Cigarro eletrônico ajuda a parar de fumar?

Nos últimos anos, o cigarro eletrônico se tornou um dos métodos para parar de fumar mais comentados, sendo considerado uma forma menos nociva de se consumir a nicotina. Mas será que o cigarro eletrônico realmente ajuda a parar de fumar? E ele é, de fato, não prejudicial à saúde?  Confira as respostas abaixo:

O que é o cigarro eletrônico

O cigarro eletrônico, também chamado de e-cigarro, é um dispositivo que converte a nicotina em vapor. A princípio, ele foi criado para ser uma forma menos nociva de consumir a nicotina, já que não há a queima de tabaco.
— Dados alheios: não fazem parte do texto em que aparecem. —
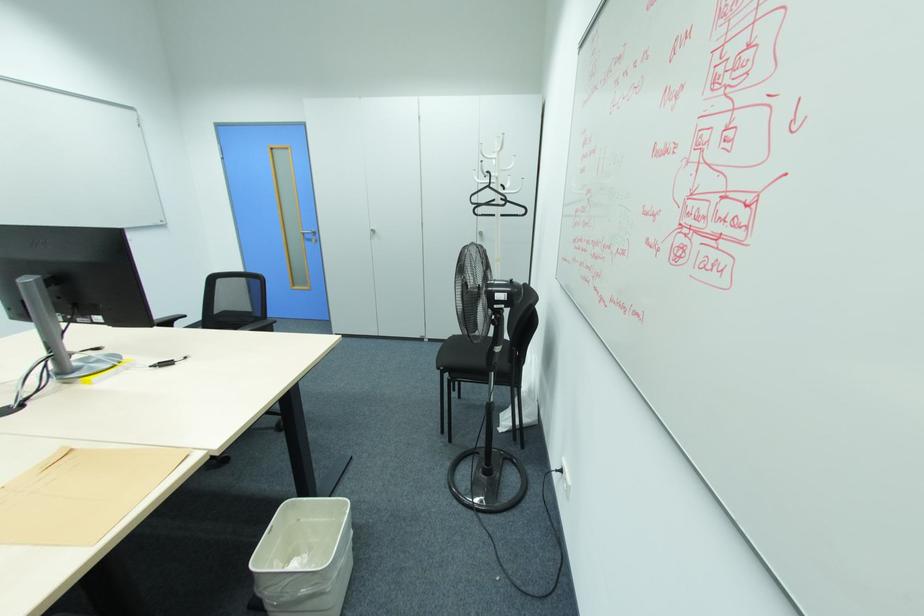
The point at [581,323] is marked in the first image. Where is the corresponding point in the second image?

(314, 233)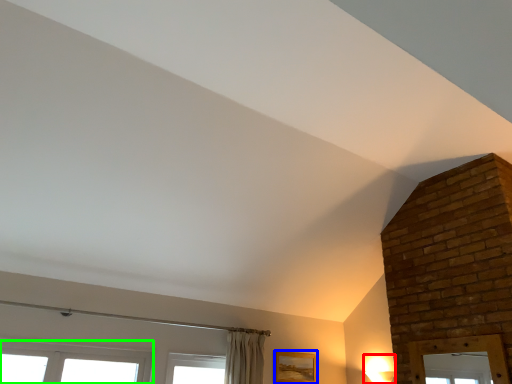
Question: Which object is positioned closest to light fixture (highlighted by a red box)? Select from picture frame (highlighted by a blue box) and window (highlighted by a green box).

Choices:
 (A) picture frame
 (B) window

Answer: (A)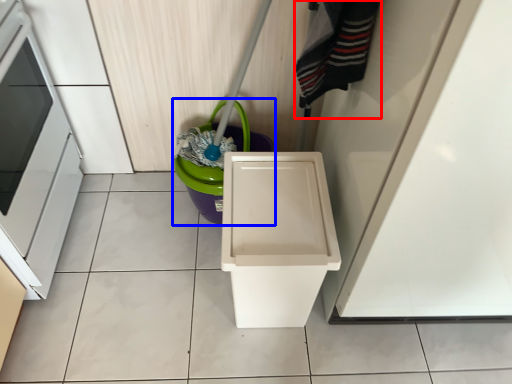
Question: Which of the following is the closest to the observer, clothing (highlighted by a red box) or potty (highlighted by a blue box)?

Choices:
 (A) clothing
 (B) potty

Answer: (A)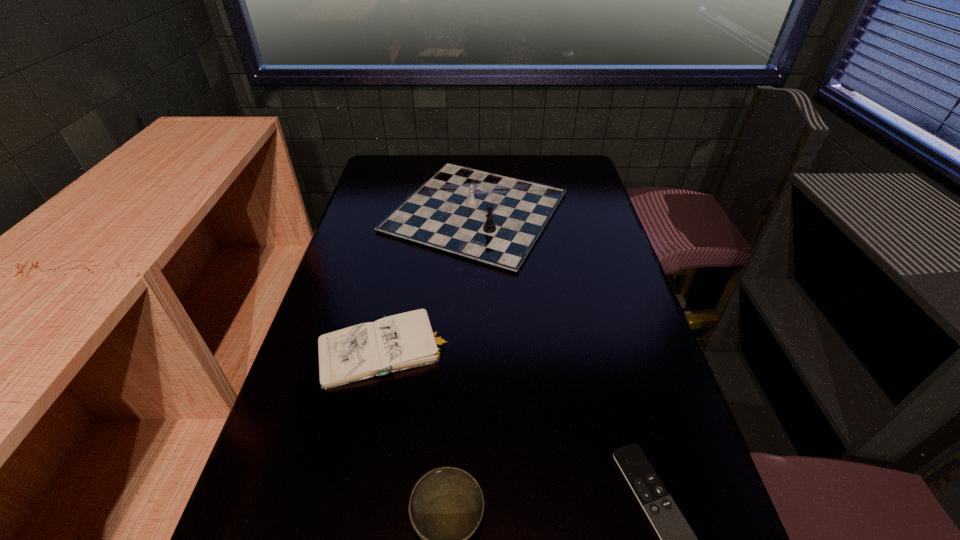
The height and width of the screenshot is (540, 960). I want to click on object present at the far left corner, so click(495, 219).

Find the location of `object that is positioned at the far right corner`. object that is positioned at the far right corner is located at coordinates (495, 219).

Where is `free space at the left edge`? The width and height of the screenshot is (960, 540). free space at the left edge is located at coordinates 272,480.

Locate an element on the screen. free space at the far right corner of the desktop is located at coordinates (568, 169).

Where is `free space that is in between the farthest object and the notebook`? The height and width of the screenshot is (540, 960). free space that is in between the farthest object and the notebook is located at coordinates (431, 280).

This screenshot has height=540, width=960. What are the coordinates of `the closest object to the shortest object` in the screenshot? It's located at point(446,506).

Select which object is the second closest to the farthest object. Please provide its 2D coordinates. Your answer should be formatted as a tuple, i.e. [(x, y)], where the tuple contains the x and y coordinates of a point satisfying the conditions above.

[(677, 539)]

Locate an element on the screen. vacant area in the image that satisfies the following two spatial constraints: 1. on the back side of the notebook; 2. on the left side of the gameboard is located at coordinates (414, 212).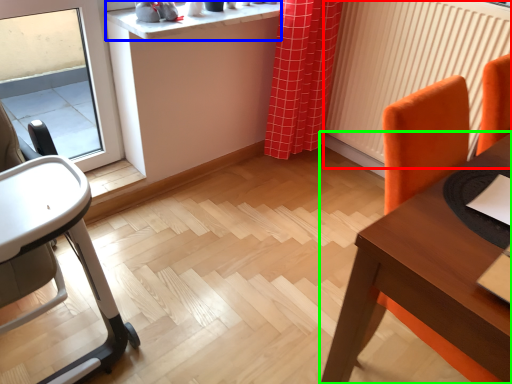
Question: Which is nearer to the radiator (highlighted by a red box)? counter top (highlighted by a blue box) or table (highlighted by a green box).

Choices:
 (A) counter top
 (B) table

Answer: (A)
É composto basicamente por propilenoglicol, glicerina, água, nicotina e flavorizantes. O aparelho funciona com o uso de refis, e eles nem sempre precisam conter nicotina em sua solução.

Ele realmente ajuda a parar de fumar e é mais saudável?

Ao contrário do que é divulgado, pesquisas mostram que o cigarro eletrônico é prejudicial aos pulmões, mesmo que sem a nicotina. Algumas substâncias presentes nele podem levar a lesões pulmonares e inflamação além de promover a supressão de defesas antibacterianas no pulmão e causar reações cruzadas com sítios do DNA.

Outra informação relevante é que o cigarro eletrônico pode levar as pessoas a fumarem mais, para compensar a falta do cigarro comum, assim como aconteceu anteriormente com os cigarros light.

Por ser algo relativamente novo, mais estudos são necessários para demonstrar os riscos para a saúde dessa forma de consumo da nicotina.

Saiba mais sobre outras formas de fumar consideradas “alternativas” ao cigarro comum

NARGUILE

O narguilé, ou cachimbo de água, é um dispositivo usado para fumar que usa um fumo especial, que é aquecido e a fumaça gerada passa por um filtro de água antes de ser aspirada, por meio de uma mangueira.

O uso de narguilé pode levar ao desenvolvimento de câncer de pulmão, boca e bexiga, doenças respiratórias, aterosclerose, doença coronariana, doença periodontal (da gengiva), além de expor seus usuários à nicotina em concentração suficiente para causar dependência.

Fumar narguilé também acarreta maior exposição ao monóxido de carbono e a metais pesados altamente tóxicos.

Os riscos do uso do narguilé não estão relacionados apenas com o tabaco. Compartilhar o bocal com outros usuários pode resultar na transmissão de doenças infectocontagiosas como herpes, hepatite C e tuberculose.

CACHIMBO

Fumar cachimbo resulta em maior risco para doença cardíaca e para doença pulmonar (bronquite e enfisema), além de aumentar o risco de câncer de pulmão, garganta e esôfago.

CIGARROS LIGHT

Os cigarros light são aqueles com baixos teores de alcatrão, nicotina e monóxido de carbono.

O problema é que, geralmente, quando a pessoa muda de um cigarro regular para um light ocorre um processo de compensação, ou seja, a pessoa aumenta a quantidade de fumaça inalada para obter a mesma quantidade de nicotina de antes e com isso acaba entrando em contato com a mesma quantidade de substâncias tóxicas.

FUMANTE QUE NÃO TRAGA

Dizer que não tragando o cigarro, a pessoa não entra em contato com os agentes tóxicos é mito. Mesmo sem tragar, a fumaça tóxica é inalada, além do contato direto das substâncias do cigarro por meio da mucosa oral.